Start of Block
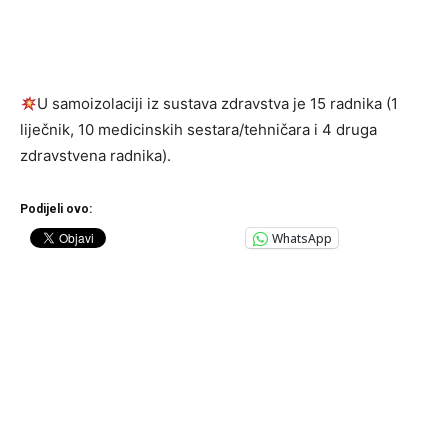
U samoizolaciji iz sustava zdravstva je 15 radnika (1
liječnik, 10 medicinskih sestara/tehničara i 4 druga
zdravstvena radnika).
Podijeli ovo:
WhatsApp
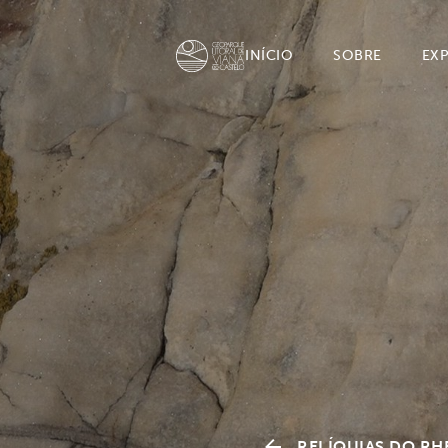
INÍCIO
SOBRE
EX
RELÍQUIAS DO RH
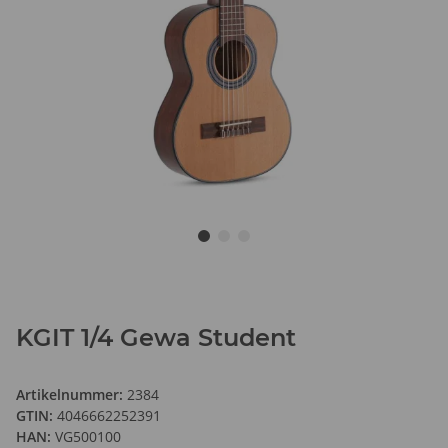
KGIT 1/4 Gewa Student
Artikelnummer:
2384
GTIN:
4046662252391
HAN:
VG500100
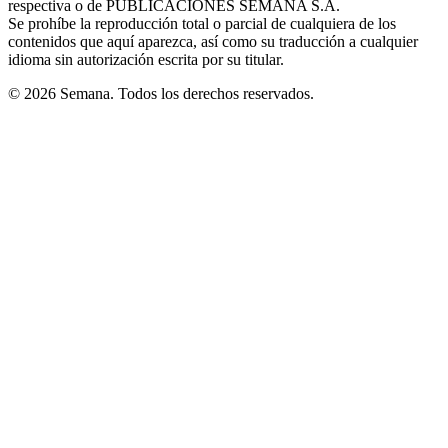
respectiva o de PUBLICACIONES SEMANA S.A.
window
Se prohíbe la reproducción total o parcial de cualquiera de los
contenidos que aquí aparezca, así como su traducción a cualquier
idioma sin autorización escrita por su titular.
© 2026 Semana. Todos los derechos reservados.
End of Block
Activity: Above are the records. Identify each line that contains the word "radnika".

Answer to the exercise:
U samoizolaciji iz sustava zdravstva je 15 radnika (1
zdravstvena radnika).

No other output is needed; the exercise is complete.